Pour rafraîchir les mémoires

Hier soir je suis tombée sur un article du Monde qui m'a complètement déprimée :  La stratégie de M. Hollande illustre le glissement idéologique du PS.

Hier soir je suis tombée sur un article du Monde qui m'a complètement déprimée :  La stratégie de M. Hollande illustre le glissement idéologique du PS. Auparavant j'avais regardé la discussion organisée par Mediapart entre Michel Feher et François Bouvet et j'en avais retiré l'espoir que les déclarations plutôt restrictives sur l'immigration de M. Hollande lors du débat télévisé pouvaient n'être que tactiques. Je ne sais si l'auteur de l'article du Monde s'amuse "à mettre de l'huile sur le feu" (c'est une impression que j'ai en général en lisant Le Monde en ce moment), cependant j'ai compris à cette occasion comment on pouvait continuer à soutenir de bonne foi un candidat qui "dérive".

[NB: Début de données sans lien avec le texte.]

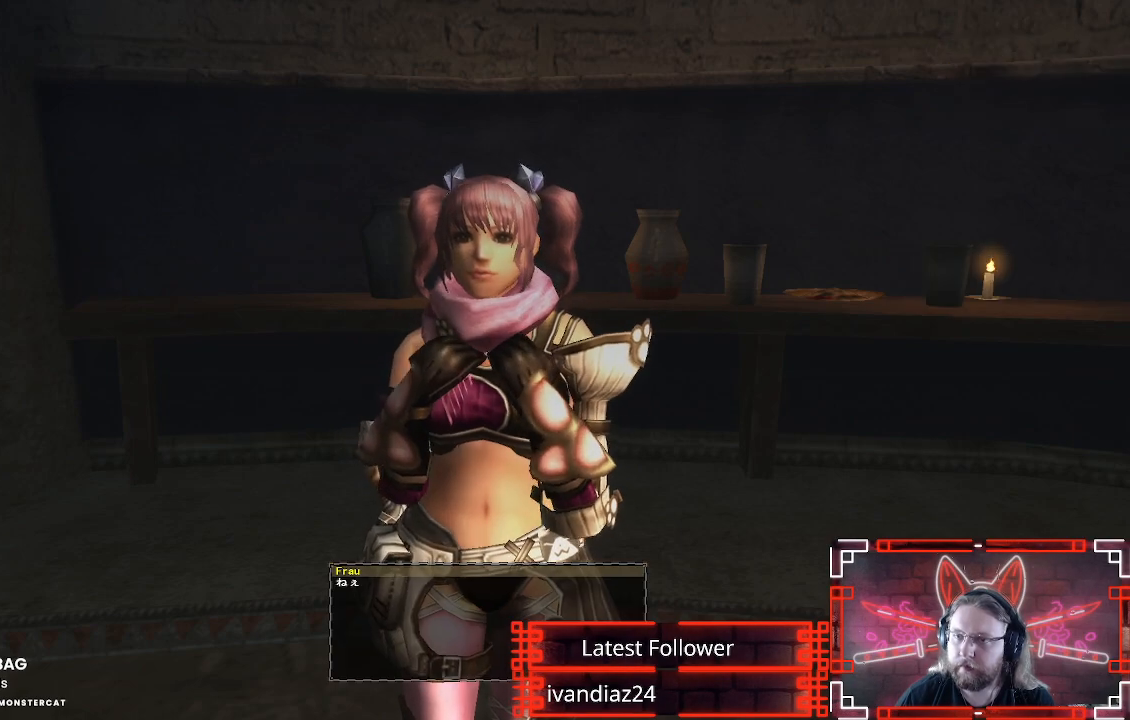
{"buttons": [], "left_stick": "center", "right_stick": "center", "events": [[17, "B", "up"], [300, "B", "down"], [467, "B", "up"]]}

Jusqu'à présent, je n'avais jamais pu comprendre comment des gens de bonne foi pouvaient continuer à soutenir M. Sarkozy quoiqu'étant opposés à ses déclarations sur l'immigration par exemple. Maintenant je comprends ma naïveté. Je vais voter François Hollande parce que je souhaite avant tout qu'on cesse de stigmatiser les immigrés, qu'on "rééduque" les esprits mais si ce que rapporte Le Monde est vrai, je sais aussi que le candidat n'est pas si ouvert sur la question de l'immigration et qu'il est lui aussi rentré dans la logique de "limmigration est problème".

Pire encore, je lis maintenant que Mitterrand lui-même pourrait avoir participé à cette évolution, mais qui croire? Je sais bien que dans les années 1980 on avait l'impression que l'antiracisme était une façon de se donner bonne conscience (je simplifie), on ne comprenait pas pourquoi on brandissait sans arrêt SOS racisme, etc?  En tout cas je ne comprenais pas. Je n'avais pas l'impression de ressentir le racisme autour de moi, il me semblait que par défaut tout le monde était "normal" et que l'on risquait de provoquer d'une certaine manière la réaction en brandissant sans arrêt le racisme.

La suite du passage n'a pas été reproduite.